Segundo ela, o racismo do sistema Judiciário interfere diretamente na vida de moradores de favelas. Inclusive, destaca que no STF há maioria de ministros “brancos, homens”. “Não vejo como parceiros de ninguém, ainda mais da minha gente”, critica.
“Os ministros nunca vão se colocar em nossos lugares, nunca imaginam o que é estar aqui e passar o que se passa aqui. De como é carregar os corpos dos seus, viver sob tiroteios intensos”, afirma Renata.
Em sua decisão a favor da proibição de ações policiais, Fachin citou como exemplo o assassinato do adolescente João Pedro, 14 anos, morto dentro de casa enquanto brincava com os primos no Salgueiro, favela de São Gonçalo, região metropolitana do Rio.
À época, o ministro sustentou que “nada justifica que uma criança de 14 anos de idade seja alvejada mais de 70 vezes”. “O fato é indicativo, por si só, de que, mantido o atual quadro normativo, nada será feito para diminuir a letalidade policial, um estado de coisas que em nada respeita a Constituição”, sustentou o ministro
Mãe de João Pedro, Rafaela Matos participou da apresentação dos resultados da pesquisa. Ela vê como positiva a proibição, pois “está provado que tem poupado vidas”. “Não vai trazer meu filho de volta. Se tivesse aprovado antes, o João Pedro estaria aqui junto com a gente. Sou a favor para que outras vidas venham a ser poupadas”, afirma.
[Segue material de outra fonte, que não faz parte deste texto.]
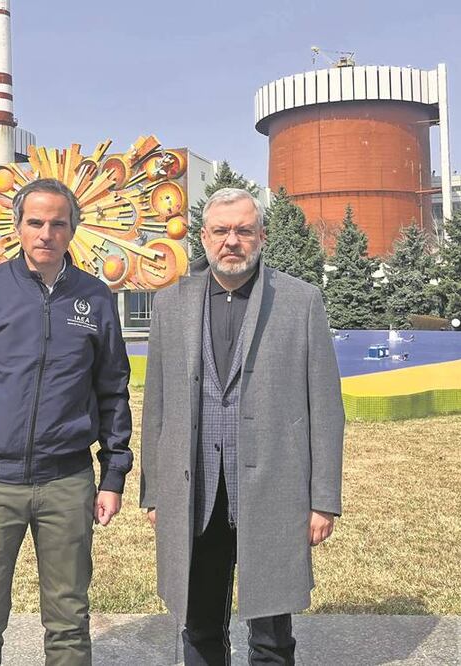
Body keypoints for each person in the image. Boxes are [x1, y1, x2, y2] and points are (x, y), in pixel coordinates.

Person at [0, 178, 133, 665]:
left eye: (58, 224)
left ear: (73, 229)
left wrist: (113, 476)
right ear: (17, 227)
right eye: (35, 222)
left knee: (69, 625)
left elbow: (112, 392)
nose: (46, 233)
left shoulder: (96, 298)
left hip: (67, 482)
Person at [139, 187, 345, 665]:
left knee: (271, 636)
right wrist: (154, 492)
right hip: (196, 493)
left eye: (243, 230)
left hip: (274, 490)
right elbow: (158, 406)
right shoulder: (171, 304)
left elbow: (325, 408)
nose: (231, 241)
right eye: (221, 231)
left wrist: (323, 500)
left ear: (261, 236)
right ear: (203, 237)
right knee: (200, 626)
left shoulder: (299, 301)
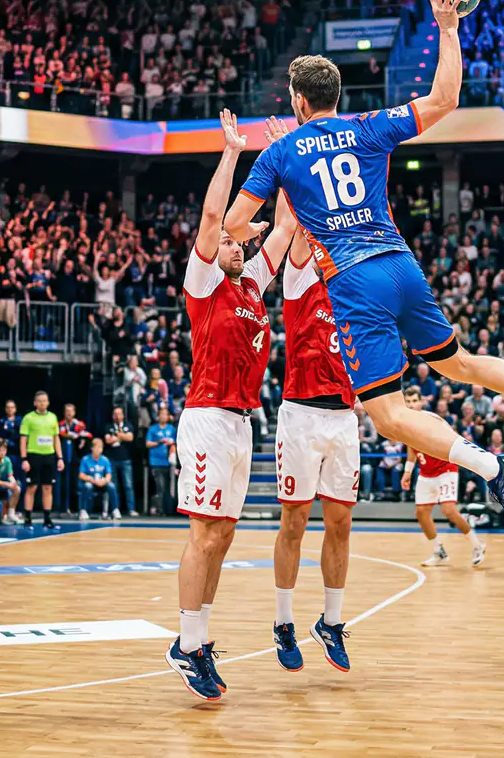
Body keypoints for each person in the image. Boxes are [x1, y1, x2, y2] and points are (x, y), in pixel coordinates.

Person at [226, 0, 504, 534]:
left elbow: (234, 225)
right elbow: (446, 99)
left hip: (354, 281)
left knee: (388, 415)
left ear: (298, 102)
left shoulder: (281, 151)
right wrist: (447, 27)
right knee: (460, 362)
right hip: (400, 263)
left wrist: (268, 215)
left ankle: (495, 465)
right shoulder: (366, 125)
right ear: (334, 97)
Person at [166, 110, 297, 702]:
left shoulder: (252, 286)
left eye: (239, 241)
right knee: (203, 535)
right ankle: (186, 643)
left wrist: (295, 150)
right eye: (225, 241)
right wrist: (233, 152)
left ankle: (198, 640)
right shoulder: (203, 285)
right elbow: (215, 215)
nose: (234, 243)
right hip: (207, 418)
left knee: (222, 537)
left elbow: (289, 224)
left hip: (242, 423)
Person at [271, 225, 361, 674]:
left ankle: (331, 621)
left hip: (344, 418)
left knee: (341, 522)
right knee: (295, 520)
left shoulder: (356, 297)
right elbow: (301, 230)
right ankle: (283, 622)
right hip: (302, 415)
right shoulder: (301, 281)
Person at [399, 385, 484, 568]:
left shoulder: (432, 419)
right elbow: (411, 448)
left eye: (415, 401)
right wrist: (407, 472)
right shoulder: (405, 423)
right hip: (426, 472)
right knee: (421, 513)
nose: (412, 405)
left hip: (445, 469)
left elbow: (452, 437)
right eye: (408, 402)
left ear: (421, 402)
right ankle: (439, 552)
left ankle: (477, 545)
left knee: (448, 510)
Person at [19, 391, 63, 529]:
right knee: (32, 487)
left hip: (49, 457)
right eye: (40, 401)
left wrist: (60, 457)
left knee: (48, 488)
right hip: (34, 456)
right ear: (35, 403)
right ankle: (28, 518)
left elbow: (56, 438)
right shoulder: (28, 418)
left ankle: (47, 519)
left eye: (45, 401)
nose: (42, 403)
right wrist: (24, 458)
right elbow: (23, 440)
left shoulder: (53, 418)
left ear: (48, 402)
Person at [104, 407, 138, 517]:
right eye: (115, 414)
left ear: (123, 415)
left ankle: (131, 509)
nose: (117, 416)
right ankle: (115, 508)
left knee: (128, 485)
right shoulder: (108, 426)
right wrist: (122, 436)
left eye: (119, 414)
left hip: (125, 459)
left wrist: (117, 436)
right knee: (114, 486)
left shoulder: (128, 425)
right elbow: (108, 440)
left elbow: (130, 438)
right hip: (112, 460)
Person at [146, 406, 178, 515]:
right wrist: (159, 442)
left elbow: (176, 442)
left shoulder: (171, 429)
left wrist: (172, 444)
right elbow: (148, 443)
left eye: (166, 414)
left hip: (169, 462)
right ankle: (159, 510)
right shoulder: (153, 429)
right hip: (156, 462)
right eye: (162, 414)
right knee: (160, 486)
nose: (164, 416)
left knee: (169, 488)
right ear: (158, 416)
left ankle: (168, 509)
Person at [78, 437, 118, 520]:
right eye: (97, 448)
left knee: (111, 486)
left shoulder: (105, 460)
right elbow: (81, 475)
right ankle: (83, 510)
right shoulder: (85, 459)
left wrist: (105, 480)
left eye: (100, 448)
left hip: (101, 483)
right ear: (92, 448)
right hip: (91, 482)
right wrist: (91, 479)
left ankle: (115, 510)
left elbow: (109, 474)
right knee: (87, 486)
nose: (99, 450)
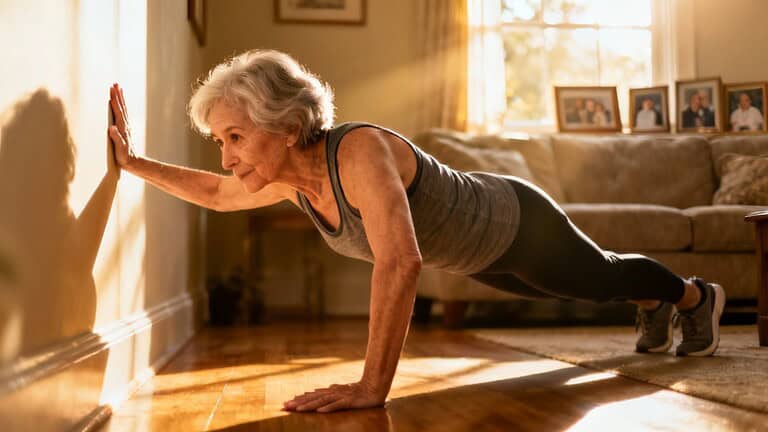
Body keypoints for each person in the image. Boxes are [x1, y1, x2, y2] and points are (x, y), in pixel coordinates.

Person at [107, 50, 726, 413]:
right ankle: (651, 301)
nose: (227, 158)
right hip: (473, 257)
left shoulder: (358, 154)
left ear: (286, 125)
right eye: (221, 141)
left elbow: (399, 262)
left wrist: (371, 387)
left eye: (235, 138)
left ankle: (695, 296)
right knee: (585, 290)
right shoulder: (288, 174)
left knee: (600, 278)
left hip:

A mãe detalhou que estava esperando seu filho dentro de casa, respeitando as regras de isolamento social, quando tudo aconteceu. “Estava protegendo o João de um vírus e ele foi morto por um vírus muito pior: o do Estado que mata, que deveria proteger, zelar pela vida das crianças e adolescentes”, desabafou.
Giselle Florentino, integrante do Direito à Memória e Justiça Racial, alerta para um acréscimo das ações com mortes na Baixada Fluminense, em especial nos últimos dez anos, desde a implementação das UPPs (Unidade de Polícia Pacificadora) na capital.
“[A proibição] Resultou rapidamente em uma diminuição nas mortes cometidas por policiais na Baixada Fluminense e demonstra que a política de confronto armado nas ruas e vielas sempre resultam em mortes do povo negro”, afirma, dizendo ser necessário atacar “o racismo institucionalizado”.
Reportagem originalmente publicada no site da Ponte Jornalismo em 3 de agosto de 2020.